| Exercise instructions |
Output each line of the listing that follows, with every character kept as it is.

##########

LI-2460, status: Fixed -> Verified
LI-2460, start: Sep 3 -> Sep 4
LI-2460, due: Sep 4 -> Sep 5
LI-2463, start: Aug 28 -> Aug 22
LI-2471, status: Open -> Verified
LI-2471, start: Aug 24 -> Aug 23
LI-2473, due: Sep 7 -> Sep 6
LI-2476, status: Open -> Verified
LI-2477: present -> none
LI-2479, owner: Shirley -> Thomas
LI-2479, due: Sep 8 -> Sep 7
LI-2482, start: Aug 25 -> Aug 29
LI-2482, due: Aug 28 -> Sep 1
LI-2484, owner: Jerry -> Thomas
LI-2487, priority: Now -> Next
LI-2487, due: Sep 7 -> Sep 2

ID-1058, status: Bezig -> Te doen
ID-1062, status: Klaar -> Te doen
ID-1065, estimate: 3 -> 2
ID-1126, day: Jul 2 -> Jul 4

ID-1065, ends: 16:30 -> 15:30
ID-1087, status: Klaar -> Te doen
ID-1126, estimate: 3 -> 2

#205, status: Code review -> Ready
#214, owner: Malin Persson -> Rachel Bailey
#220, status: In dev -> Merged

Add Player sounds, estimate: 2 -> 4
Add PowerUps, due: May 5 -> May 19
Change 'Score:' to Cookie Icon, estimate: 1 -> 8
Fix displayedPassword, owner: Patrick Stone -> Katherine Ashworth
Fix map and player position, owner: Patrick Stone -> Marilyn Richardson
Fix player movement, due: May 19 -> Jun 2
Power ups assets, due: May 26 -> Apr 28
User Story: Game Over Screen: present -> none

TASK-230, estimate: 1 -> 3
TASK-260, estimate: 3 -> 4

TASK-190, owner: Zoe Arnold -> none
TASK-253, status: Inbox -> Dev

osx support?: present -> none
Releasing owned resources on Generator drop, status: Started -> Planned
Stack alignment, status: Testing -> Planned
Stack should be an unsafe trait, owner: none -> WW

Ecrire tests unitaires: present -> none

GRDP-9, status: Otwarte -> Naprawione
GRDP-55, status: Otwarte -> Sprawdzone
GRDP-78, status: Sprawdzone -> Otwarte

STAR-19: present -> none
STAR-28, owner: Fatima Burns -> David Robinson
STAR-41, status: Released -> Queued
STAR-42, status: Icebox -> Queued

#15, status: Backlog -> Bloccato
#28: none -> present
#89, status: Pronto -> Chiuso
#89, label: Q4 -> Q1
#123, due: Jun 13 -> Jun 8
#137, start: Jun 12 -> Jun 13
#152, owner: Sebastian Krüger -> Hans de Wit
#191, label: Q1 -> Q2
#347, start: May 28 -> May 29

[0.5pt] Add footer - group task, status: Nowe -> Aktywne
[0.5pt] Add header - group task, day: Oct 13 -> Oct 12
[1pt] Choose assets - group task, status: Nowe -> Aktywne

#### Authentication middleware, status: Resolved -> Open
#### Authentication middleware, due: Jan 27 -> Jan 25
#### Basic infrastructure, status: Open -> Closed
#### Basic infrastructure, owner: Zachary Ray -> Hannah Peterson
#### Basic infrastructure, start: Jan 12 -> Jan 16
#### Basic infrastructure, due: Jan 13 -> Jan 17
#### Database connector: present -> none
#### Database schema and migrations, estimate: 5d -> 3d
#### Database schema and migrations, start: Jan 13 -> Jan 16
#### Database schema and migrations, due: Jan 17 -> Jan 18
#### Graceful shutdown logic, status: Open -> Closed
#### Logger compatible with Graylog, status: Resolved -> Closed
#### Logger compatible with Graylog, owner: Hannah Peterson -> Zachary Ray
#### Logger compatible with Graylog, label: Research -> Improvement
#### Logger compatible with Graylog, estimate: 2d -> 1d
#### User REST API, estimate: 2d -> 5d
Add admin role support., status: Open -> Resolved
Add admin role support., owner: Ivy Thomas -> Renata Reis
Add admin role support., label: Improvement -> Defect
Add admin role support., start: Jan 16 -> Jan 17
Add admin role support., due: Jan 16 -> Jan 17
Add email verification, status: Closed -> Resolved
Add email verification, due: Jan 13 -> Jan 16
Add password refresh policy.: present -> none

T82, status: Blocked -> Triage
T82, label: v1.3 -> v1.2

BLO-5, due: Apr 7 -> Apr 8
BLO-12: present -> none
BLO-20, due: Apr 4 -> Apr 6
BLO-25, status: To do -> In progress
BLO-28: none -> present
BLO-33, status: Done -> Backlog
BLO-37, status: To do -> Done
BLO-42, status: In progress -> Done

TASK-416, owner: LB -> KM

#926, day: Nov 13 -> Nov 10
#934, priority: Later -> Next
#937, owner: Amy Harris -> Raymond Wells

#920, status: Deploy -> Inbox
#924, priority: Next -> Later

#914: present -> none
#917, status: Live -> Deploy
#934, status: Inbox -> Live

##########

| Solution to this problem |
LI-2460, status: Fixed -> Verified
LI-2460, start: Sep 3 -> Sep 4
LI-2460, due: Sep 4 -> Sep 5
LI-2463, start: Aug 28 -> Aug 22
LI-2471, status: Open -> Verified
LI-2471, start: Aug 24 -> Aug 23
LI-2473, due: Sep 7 -> Sep 6
LI-2476, status: Open -> Verified
LI-2477: present -> none
LI-2479, owner: Shirley -> Thomas
LI-2479, due: Sep 8 -> Sep 7
LI-2482, start: Aug 25 -> Aug 29
LI-2482, due: Aug 28 -> Sep 1
LI-2484, owner: Jerry -> Thomas
LI-2487, priority: Now -> Next
LI-2487, due: Sep 7 -> Sep 2

ID-1058, status: Bezig -> Te doen
ID-1062, status: Klaar -> Te doen
ID-1065, estimate: 3 -> 2
ID-1126, day: Jul 2 -> Jul 4

ID-1065, ends: 16:30 -> 15:30
ID-1087, status: Klaar -> Te doen
ID-1126, estimate: 3 -> 2

#205, status: Code review -> Ready
#214, owner: Malin Persson -> Rachel Bailey
#220, status: In dev -> Merged

Add Player sounds, estimate: 2 -> 4
Add PowerUps, due: May 5 -> May 19
Change 'Score:' to Cookie Icon, estimate: 1 -> 8
Fix displayedPassword, owner: Patrick Stone -> Katherine Ashworth
Fix map and player position, owner: Patrick Stone -> Marilyn Richardson
Fix player movement, due: May 19 -> Jun 2
Power ups assets, due: May 26 -> Apr 28
User Story: Game Over Screen: present -> none

TASK-230, estimate: 1 -> 3
TASK-260, estimate: 3 -> 4

TASK-190, owner: Zoe Arnold -> none
TASK-253, status: Inbox -> Dev

osx support?: present -> none
Releasing owned resources on Generator drop, status: Started -> Planned
Stack alignment, status: Testing -> Planned
Stack should be an unsafe trait, owner: none -> WW

Ecrire tests unitaires: present -> none

GRDP-9, status: Otwarte -> Naprawione
GRDP-55, status: Otwarte -> Sprawdzone
GRDP-78, status: Sprawdzone -> Otwarte

STAR-19: present -> none
STAR-28, owner: Fatima Burns -> David Robinson
STAR-41, status: Released -> Queued
STAR-42, status: Icebox -> Queued

#15, status: Backlog -> Bloccato
#28: none -> present
#89, status: Pronto -> Chiuso
#89, label: Q4 -> Q1
#123, due: Jun 13 -> Jun 8
#137, start: Jun 12 -> Jun 13
#152, owner: Sebastian Krüger -> Hans de Wit
#191, label: Q1 -> Q2
#347, start: May 28 -> May 29

[0.5pt] Add footer - group task, status: Nowe -> Aktywne
[0.5pt] Add header - group task, day: Oct 13 -> Oct 12
[1pt] Choose assets - group task, status: Nowe -> Aktywne

#### Authentication middleware, status: Resolved -> Open
#### Authentication middleware, due: Jan 27 -> Jan 25
#### Basic infrastructure, status: Open -> Closed
#### Basic infrastructure, owner: Zachary Ray -> Hannah Peterson
#### Basic infrastructure, start: Jan 12 -> Jan 16
#### Basic infrastructure, due: Jan 13 -> Jan 17
#### Database connector: present -> none
#### Database schema and migrations, estimate: 5d -> 3d
#### Database schema and migrations, start: Jan 13 -> Jan 16
#### Database schema and migrations, due: Jan 17 -> Jan 18
#### Graceful shutdown logic, status: Open -> Closed
#### Logger compatible with Graylog, status: Resolved -> Closed
#### Logger compatible with Graylog, owner: Hannah Peterson -> Zachary Ray
#### Logger compatible with Graylog, label: Research -> Improvement
#### Logger compatible with Graylog, estimate: 2d -> 1d
#### User REST API, estimate: 2d -> 5d
Add admin role support., status: Open -> Resolved
Add admin role support., owner: Ivy Thomas -> Renata Reis
Add admin role support., label: Improvement -> Defect
Add admin role support., start: Jan 16 -> Jan 17
Add admin role support., due: Jan 16 -> Jan 17
Add email verification, status: Closed -> Resolved
Add email verification, due: Jan 13 -> Jan 16
Add password refresh policy.: present -> none

T82, status: Blocked -> Triage
T82, label: v1.3 -> v1.2

BLO-5, due: Apr 7 -> Apr 8
BLO-12: present -> none
BLO-20, due: Apr 4 -> Apr 6
BLO-25, status: To do -> In progress
BLO-28: none -> present
BLO-33, status: Done -> Backlog
BLO-37, status: To do -> Done
BLO-42, status: In progress -> Done

TASK-416, owner: LB -> KM

#926, day: Nov 13 -> Nov 10
#934, priority: Later -> Next
#937, owner: Amy Harris -> Raymond Wells

#920, status: Deploy -> Inbox
#924, priority: Next -> Later

#914: present -> none
#917, status: Live -> Deploy
#934, status: Inbox -> Live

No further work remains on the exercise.